ExxonMobil, among the companies under investigation by the Florida Department of Agriculture and Consumers Services for price gouging following Hurricane Ike, has asked the state agency to explain just what price gouging is according to Florida law.

[ExxonMobil] officials claim the state’s rules for price gouging are too broad.

They have written to the Department of Agriculture asking for a definition of what’s considered price going during a state of emergency. They say if they don’t get a clarification, ExxonMobil may be forced to stop doing business in Florida.

State agriculture officials say the statute is written to provide some flexibility so that the agency can determine what is price gouging on a case-by-case basis.

The Florida Agriculture Commissioner, Charles Bronson, said the law doesn’t need to be clarified:

“We happen to think they’re very clear. We’ve ruled on them a number of times with a number of different businesses and we believe that we’re just going to go ahead the way we’ve been and that the law is the law, it’s pretty well spelled out. They should not have increased the price of fuel during that time and just as we’ve done with other businesses we’re gonna fine them.”

At issue are the meaning of phrases like “unconscionable price” and “gross disparity.”

The Miami Herald, reporting the same story, adds:

For the past year, Bronson’s agency has been investigating whether ExxonMobil overcharged suppliers in the days and weeks after Hurricane Ike struck the state in September 2008. The company has not been charged with any violations and notes that it has never been found to have violated price gouging laws.

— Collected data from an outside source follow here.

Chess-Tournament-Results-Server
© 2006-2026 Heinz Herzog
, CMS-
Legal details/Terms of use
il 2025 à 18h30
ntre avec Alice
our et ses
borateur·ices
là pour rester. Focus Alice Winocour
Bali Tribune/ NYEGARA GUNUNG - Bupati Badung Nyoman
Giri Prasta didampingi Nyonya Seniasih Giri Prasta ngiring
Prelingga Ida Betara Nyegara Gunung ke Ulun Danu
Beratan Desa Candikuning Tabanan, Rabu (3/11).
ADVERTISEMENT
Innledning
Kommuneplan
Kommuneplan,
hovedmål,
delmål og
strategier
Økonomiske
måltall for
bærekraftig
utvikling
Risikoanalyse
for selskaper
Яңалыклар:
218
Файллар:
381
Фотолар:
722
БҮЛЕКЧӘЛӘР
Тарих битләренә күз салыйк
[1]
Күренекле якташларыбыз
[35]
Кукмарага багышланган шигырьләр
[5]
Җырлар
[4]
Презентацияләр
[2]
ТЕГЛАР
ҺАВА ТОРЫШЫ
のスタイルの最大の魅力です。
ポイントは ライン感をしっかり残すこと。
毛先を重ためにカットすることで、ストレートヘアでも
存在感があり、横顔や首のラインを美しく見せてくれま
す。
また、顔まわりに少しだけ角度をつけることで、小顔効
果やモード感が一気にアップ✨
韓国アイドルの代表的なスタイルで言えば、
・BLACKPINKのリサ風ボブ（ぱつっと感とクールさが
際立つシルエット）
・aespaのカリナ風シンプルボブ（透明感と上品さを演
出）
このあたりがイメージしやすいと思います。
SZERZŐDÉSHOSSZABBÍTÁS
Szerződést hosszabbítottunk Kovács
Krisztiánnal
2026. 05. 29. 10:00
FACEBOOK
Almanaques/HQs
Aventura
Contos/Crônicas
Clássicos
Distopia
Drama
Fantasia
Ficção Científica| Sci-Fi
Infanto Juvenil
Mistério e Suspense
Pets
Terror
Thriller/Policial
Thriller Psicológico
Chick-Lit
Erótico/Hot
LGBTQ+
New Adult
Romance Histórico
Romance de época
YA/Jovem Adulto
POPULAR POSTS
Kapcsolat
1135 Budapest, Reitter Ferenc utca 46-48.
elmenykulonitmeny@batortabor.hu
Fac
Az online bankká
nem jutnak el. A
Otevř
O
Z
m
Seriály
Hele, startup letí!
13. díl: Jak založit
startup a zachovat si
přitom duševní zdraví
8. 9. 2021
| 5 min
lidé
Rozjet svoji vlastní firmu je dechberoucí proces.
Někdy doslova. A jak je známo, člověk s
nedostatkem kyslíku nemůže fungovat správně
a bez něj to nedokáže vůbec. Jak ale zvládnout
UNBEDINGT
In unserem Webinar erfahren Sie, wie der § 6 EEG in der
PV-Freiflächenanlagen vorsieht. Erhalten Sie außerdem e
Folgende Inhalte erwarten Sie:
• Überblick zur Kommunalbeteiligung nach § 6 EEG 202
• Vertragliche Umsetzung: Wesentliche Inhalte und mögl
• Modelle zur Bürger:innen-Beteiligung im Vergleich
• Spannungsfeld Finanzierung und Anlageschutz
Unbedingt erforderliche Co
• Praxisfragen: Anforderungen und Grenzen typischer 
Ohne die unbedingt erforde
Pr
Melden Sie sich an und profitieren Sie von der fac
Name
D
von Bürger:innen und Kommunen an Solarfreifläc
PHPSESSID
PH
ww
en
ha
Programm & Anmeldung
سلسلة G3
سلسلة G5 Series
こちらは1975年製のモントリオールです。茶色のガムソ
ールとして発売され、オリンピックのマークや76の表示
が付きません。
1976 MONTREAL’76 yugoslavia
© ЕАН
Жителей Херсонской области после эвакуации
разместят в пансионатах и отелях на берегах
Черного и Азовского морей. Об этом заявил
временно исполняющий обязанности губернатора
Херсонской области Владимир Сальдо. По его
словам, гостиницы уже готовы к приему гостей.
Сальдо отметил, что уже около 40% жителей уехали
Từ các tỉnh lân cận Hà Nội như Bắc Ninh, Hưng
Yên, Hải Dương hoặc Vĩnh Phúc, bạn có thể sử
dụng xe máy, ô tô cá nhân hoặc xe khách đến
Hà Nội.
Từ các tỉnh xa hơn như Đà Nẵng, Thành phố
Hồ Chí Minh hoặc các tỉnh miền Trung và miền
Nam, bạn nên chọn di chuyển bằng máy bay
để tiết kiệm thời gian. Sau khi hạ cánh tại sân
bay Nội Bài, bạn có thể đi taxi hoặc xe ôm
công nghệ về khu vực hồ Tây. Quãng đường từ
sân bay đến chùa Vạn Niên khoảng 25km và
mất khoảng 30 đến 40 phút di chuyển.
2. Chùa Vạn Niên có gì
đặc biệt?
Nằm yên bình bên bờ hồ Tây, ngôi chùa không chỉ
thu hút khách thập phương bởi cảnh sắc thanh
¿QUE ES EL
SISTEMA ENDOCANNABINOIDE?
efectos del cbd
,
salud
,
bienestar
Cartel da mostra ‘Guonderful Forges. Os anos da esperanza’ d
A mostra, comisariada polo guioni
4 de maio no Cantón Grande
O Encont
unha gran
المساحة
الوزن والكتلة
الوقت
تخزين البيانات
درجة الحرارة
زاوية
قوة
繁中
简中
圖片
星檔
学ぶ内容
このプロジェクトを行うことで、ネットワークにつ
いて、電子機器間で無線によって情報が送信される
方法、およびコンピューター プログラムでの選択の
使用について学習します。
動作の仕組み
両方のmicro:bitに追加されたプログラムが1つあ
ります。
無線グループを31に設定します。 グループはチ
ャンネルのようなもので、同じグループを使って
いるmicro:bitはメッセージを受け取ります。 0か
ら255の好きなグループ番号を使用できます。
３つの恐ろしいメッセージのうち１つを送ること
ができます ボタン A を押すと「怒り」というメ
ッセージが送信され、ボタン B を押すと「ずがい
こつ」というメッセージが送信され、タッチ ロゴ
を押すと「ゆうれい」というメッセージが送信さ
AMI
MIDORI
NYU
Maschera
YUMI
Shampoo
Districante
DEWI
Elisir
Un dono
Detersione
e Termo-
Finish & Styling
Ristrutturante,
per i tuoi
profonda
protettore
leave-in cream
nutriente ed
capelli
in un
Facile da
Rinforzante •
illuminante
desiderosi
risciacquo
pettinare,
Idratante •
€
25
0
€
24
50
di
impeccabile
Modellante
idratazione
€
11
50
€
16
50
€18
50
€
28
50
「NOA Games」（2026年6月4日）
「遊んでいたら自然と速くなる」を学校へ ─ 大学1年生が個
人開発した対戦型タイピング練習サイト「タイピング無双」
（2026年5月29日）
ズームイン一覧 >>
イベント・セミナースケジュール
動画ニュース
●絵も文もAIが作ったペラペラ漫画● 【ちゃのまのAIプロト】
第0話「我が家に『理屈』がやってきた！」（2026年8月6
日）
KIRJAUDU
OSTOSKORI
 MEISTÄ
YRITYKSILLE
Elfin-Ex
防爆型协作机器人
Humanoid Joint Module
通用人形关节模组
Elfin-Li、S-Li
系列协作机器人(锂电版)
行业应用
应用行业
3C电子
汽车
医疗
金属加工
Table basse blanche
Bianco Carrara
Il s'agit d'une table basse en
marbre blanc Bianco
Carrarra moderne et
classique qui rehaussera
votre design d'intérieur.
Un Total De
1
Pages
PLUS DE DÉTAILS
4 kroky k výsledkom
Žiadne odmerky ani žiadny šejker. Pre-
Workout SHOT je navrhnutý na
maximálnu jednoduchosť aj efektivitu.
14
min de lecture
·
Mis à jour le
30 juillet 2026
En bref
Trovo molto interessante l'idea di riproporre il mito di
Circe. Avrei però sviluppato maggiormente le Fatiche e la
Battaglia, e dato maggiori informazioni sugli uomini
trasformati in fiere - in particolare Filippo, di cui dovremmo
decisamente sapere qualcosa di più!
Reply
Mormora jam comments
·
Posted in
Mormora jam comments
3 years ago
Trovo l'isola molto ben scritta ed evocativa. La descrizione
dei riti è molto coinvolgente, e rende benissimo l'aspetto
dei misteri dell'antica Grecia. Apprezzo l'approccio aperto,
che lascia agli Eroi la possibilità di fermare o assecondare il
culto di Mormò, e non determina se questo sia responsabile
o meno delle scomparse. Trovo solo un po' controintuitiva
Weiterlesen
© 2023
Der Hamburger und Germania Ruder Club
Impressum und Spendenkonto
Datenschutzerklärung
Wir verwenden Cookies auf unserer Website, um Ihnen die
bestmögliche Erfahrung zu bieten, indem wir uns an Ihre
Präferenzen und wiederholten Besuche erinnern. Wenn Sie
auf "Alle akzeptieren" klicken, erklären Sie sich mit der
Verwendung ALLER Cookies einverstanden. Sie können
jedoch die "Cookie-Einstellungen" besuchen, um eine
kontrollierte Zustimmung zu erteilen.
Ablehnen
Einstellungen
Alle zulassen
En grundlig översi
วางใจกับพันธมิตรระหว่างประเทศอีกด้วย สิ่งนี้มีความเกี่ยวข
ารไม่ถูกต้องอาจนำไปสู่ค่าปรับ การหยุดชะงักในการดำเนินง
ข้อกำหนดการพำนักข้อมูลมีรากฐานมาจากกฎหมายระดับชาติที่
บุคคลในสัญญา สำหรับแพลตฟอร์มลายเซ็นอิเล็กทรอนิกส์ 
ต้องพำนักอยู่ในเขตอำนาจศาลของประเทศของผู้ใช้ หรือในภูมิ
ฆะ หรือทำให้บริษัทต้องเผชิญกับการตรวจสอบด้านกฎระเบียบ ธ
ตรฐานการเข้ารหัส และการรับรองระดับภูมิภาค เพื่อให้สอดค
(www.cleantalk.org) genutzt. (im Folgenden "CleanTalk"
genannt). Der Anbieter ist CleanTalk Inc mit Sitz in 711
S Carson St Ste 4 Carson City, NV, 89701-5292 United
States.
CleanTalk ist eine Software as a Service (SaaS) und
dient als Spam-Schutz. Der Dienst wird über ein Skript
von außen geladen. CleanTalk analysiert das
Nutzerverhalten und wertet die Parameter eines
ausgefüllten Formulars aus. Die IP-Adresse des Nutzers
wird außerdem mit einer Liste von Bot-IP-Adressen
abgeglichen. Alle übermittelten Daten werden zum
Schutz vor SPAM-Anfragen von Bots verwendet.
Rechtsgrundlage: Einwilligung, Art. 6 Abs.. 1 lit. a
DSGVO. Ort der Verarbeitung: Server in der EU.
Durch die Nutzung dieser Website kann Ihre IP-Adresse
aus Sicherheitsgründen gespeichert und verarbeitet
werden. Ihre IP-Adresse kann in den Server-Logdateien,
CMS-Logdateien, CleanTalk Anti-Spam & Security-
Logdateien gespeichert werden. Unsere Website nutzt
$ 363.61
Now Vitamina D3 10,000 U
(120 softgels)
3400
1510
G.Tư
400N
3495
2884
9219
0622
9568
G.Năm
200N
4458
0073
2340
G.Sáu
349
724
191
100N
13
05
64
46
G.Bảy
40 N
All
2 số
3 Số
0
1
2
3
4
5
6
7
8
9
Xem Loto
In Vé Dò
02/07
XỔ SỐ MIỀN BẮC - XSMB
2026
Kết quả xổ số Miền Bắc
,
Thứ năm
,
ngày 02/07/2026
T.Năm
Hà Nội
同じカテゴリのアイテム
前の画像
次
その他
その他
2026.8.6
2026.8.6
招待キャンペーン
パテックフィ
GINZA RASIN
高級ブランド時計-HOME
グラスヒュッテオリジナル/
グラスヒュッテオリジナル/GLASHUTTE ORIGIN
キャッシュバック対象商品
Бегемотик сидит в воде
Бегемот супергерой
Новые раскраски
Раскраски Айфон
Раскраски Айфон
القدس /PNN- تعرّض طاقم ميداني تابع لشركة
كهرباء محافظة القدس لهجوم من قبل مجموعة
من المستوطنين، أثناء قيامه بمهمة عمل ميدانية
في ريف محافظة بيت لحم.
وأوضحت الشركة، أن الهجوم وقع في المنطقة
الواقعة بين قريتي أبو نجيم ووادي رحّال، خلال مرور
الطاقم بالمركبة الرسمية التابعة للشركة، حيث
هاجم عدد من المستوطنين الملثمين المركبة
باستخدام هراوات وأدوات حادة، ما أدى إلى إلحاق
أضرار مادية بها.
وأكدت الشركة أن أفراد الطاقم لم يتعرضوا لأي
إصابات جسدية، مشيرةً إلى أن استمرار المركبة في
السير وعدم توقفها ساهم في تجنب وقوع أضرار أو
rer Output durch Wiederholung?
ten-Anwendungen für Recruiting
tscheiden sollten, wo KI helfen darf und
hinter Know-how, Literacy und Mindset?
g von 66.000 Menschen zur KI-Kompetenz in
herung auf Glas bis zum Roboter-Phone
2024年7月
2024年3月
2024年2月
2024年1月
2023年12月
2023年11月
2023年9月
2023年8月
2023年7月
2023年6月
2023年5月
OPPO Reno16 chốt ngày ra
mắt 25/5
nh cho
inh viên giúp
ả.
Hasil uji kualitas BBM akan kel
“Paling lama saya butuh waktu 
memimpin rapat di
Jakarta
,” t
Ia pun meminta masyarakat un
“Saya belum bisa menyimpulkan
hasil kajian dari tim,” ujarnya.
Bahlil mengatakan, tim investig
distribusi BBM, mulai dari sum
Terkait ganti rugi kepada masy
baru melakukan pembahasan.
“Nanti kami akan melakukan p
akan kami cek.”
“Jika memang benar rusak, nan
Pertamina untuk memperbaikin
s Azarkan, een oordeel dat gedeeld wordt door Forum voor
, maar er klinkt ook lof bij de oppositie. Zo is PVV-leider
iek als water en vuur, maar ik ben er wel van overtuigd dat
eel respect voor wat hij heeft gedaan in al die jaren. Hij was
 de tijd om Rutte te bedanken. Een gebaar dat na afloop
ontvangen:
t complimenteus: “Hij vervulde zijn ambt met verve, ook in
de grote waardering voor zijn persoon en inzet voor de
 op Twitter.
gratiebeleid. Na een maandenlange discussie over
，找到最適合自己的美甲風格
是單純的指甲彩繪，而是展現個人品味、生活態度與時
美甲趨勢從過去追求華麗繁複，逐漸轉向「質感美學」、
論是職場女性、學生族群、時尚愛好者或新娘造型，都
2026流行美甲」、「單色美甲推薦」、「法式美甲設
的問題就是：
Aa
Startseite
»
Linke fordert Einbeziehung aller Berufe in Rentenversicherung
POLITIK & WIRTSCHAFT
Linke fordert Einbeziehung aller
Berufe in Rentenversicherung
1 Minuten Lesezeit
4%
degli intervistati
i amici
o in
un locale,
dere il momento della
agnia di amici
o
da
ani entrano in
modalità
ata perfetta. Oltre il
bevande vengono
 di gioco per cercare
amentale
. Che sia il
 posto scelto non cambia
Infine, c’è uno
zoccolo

Also see a Palm Beach Post story.

(In addition to prosecuting gasoline retailers and wholesalers who have charged unconscionably high prices, at least in the eyes of the Florida state government, the Department of Agriculture and Consumer Services is also responsible for prosecuting gasoline vendors who charge unduly low prices.  See this story from 2002 in which the state sued Amerada Hess for selling gasoline ‘below cost’ after a competing retailer complained.)